Start of Exercise inputs

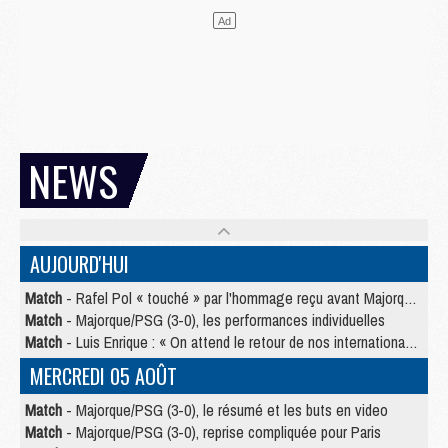
NEWS
AUJOURD'HUI
Match
- Rafel Pol « touché » par l'hommage reçu avant Majorque/PSG
Match
- Majorque/PSG (3-0), les performances individuelles
Match
- Luis Enrique : « On attend le retour de nos internationaux »
MERCREDI 05 AOÛT
Match
- Majorque/PSG (3-0), le résumé et les buts en video
Match
- Majorque/PSG (3-0), reprise compliquée pour Paris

End of Exercise inputs

> Problem description:
Reproduce every line of text in the listing without changing a character, and leave the picture out of your answer.

> Result below:
NEWS
AUJOURD'HUI
Match
- Rafel Pol « touché » par l'hommage reçu avant Majorque/PSG
Match
- Majorque/PSG (3-0), les performances individuelles
Match
- Luis Enrique : « On attend le retour de nos internationaux »
MERCREDI 05 AOÛT
Match
- Majorque/PSG (3-0), le résumé et les buts en video
Match
- Majorque/PSG (3-0), reprise compliquée pour Paris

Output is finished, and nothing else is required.